Ia mengusap wajah kasar, karena pikirannya merasa tidak tenang saat ini. Namun, perhatiannya teralihkan ketika melihat pesan masuk yang sudah ia tunggu sejak tadi.
"Orang yang memberikan anda obat perangsang sudah saya temukan, Pak. Apa yang harus saya lakukan sekarang?" tulis pesan tersebut.
Tama membaca identitas orang yang telah menjebaknya, dan tersenyum jahat karena mulai menyusun rencana yang mungkin akan sedikit berbahaya untuk memberikan pelajaran kepada mereka.
"Biarkan saja! Besok akan saya urus!" balas Tama.
Ia memaksakan diri untuk terlelap karena ia tidak boleh terlambat barang sebentar saja.
Hingga waktu sudah menunjukkan pukul 03.30 dini hari, Tama terbangun karena suara alarm yang sangat keras. Ia segera bersiap dengan mata yang masih mengantuk.
Ini masih terlalu pagi untuk beraktivitas. Tanpa berpamitan kepada Hanum, ia langsung pergi bersama dengan supir perusahaan.
"Mbak, titip ibu ya! Jangan biarkan dia melakukan hal aneh-aneh nanti!" titah Tama sebelum benar-benar meninggalkan rumah untuk sementara waktu.
"Baik, Pak! Hati-hati di jalan," ucap Mbak Nini.
Bunyi deru mobil itu membuat Hanum terbangun, ia langsung berjalan keluar dan melihat kepergian Tama.

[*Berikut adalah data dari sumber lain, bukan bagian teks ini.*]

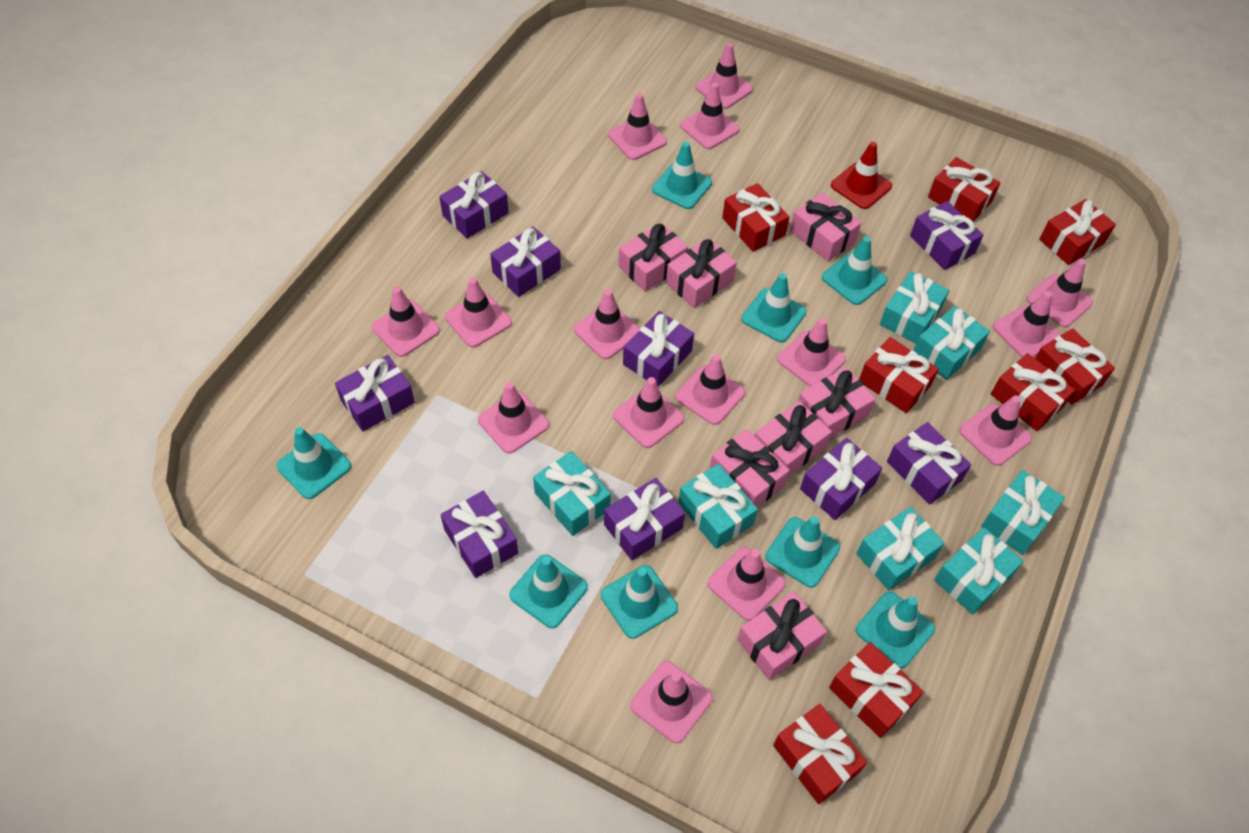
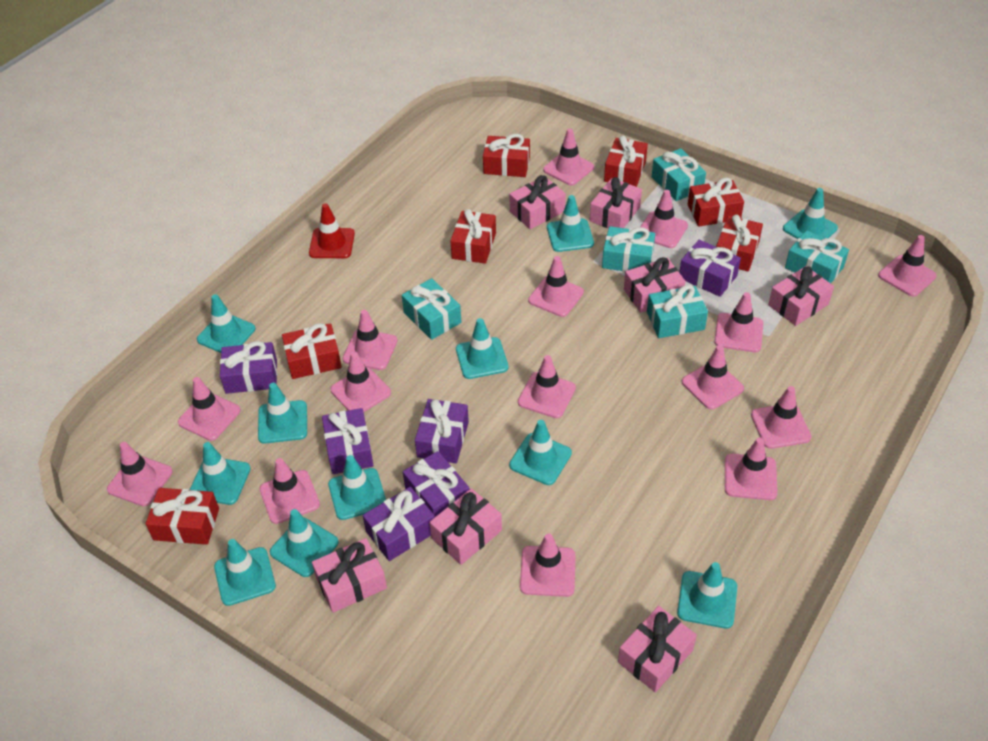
purple gift: 9 -> 6
red gift: 8 -> 7
turquoise gift: 7 -> 5
turquoise traffic cone: 8 -> 11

Ada perasaan aneh yang hinggap di hatinya ketika Tama tidak berpamitan. Walaupun semalam ia sudah mengatakannya, namun mbak Nini terlihat lebih spesial dibandingkan dirinya.
"Apa bapak sudah pergi, Mbak?" tanya Hanum.
"Iya, Bu. Baru saja. Apa bapak tidak berpamitan?" tanya Mbak Nini.
"Sudah," jawab Hanum singkat.
Mbak Nini mengangguk dan berpamitan untuk ke dapur dan membuat sarapan.
Hanum masih menatap ke luar jendela, berharap Tama kembali dan berpamitan kepada dirinya.
Namun sebentar ia tersentak dengan pemikirannya barusan. Dengan segera ia kembali ke kamar dan kembali beristirahat di sana.
Hati, jangan sampai kau berhianat kepada tuanmu!. Batin Hanum.